The developers of Netdata claim that usage statistics of the agent are crucial for them, as this data is necessary for detecting errors and planning new features, essentially improving the product. It’s up to you to decide whether or not to disable this functionality, as it does not carry any harmful features. You can disable the collection and transmission of statistics in any of the following three ways:

Create a .opt-out-from-anonymous-statistics file in /etc/netdata/ before starting.
When installing Netdata, specify the --disable-telemetry option in the script (not applicable in our case).
Set the environment variable DO_NOT_TRACK=1 (for example, when deploying a Docker container).

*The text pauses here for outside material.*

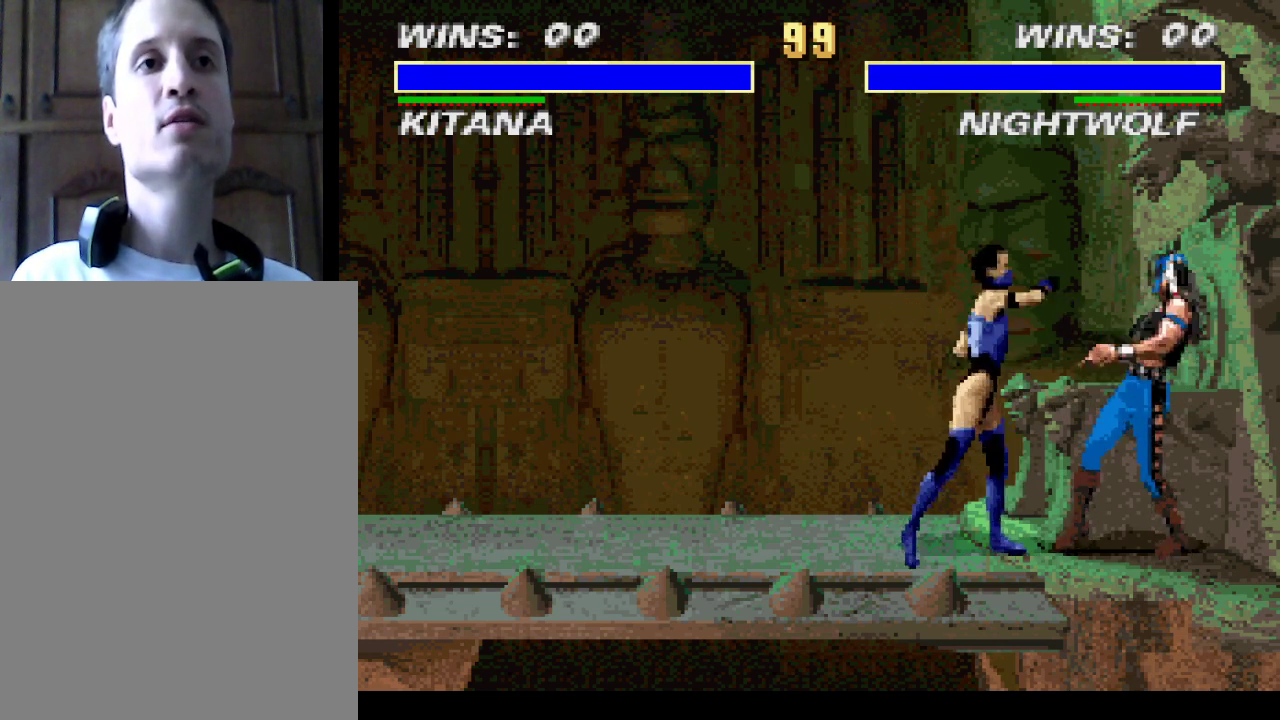
{"buttons": ["CROSS"], "events": [[33, "CROSS", "up"], [167, "CROSS", "down"], [267, "CROSS", "up"], [433, "CROSS", "down"]]}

Let’s begin the installation of Netdata:

# Connecting the epel repository
$ sudo yum install epel-release -y
# Downloading the script to add the Netdata repository
$ curl -s https://packagecloud.io/install/repositories/netdata/netdata/script.rpm.sh | sudo bash
# Installing Netdata
$ sudo yum install netdata -y

To access the current Netdata configuration file, start the agent and execute the following command (be aware that the configuration is extensive and is meant only for familiarization with the main options):

$ curl -o ~/netdata.conf http://localhost:19999/netdata.conf

When manually editing the Netdata configuration, developers recommend using the wrapper script edit-config:

# Navigate to the Netdata configuration directory
$ cd /etc/netdata/
# Hint: replace sample.conf with the required file from /usr/lib/netdata/conf.d/
$ sudo ./edit-config <sample.conf>

Configuring Netdata

The primary configuration file is named /etc/netdata/netdata.conf, and with the minimum required parameters, it looks like this:

[global]
  run as user = netdata
  # The default database size — 1 hour
  history = 3600
  # Some defaults to run Netdata with least priority
  process scheduling policy = idle
  OOM score = 1000
[web]
  web files owner = root
  web files group = netdata
  # By default do not expose the Netdata port
  bind to = localhost

Let’s make a few changes:

[global]
  OOM score = -900
  run as user = netdata
  enable zero metrics = yes
  # Some defaults to run Netdata with least priority
  process scheduling policy = idle
  # Database size — 20 min
  history = 1200
[web]
  # By default do not expose the Netdata port
  bind to = localhost
  web files owner = root
  web files group = netdata
[health]
  enabled = yes
[host labels]
  type = virt
  location = xakep
  instance = netdata

The OOM score parameter specifies the value for /proc/[pid]/oom_score_adj, which, based on various factors, determines the priority of a process for being “killed” by the oom_killer. By default, Netdata has an OOM score of 1000, making it one of the first candidates for termination. However, since we need server resource statistics to identify the resource hogs, the Netdata agent should only be terminated as a last resort.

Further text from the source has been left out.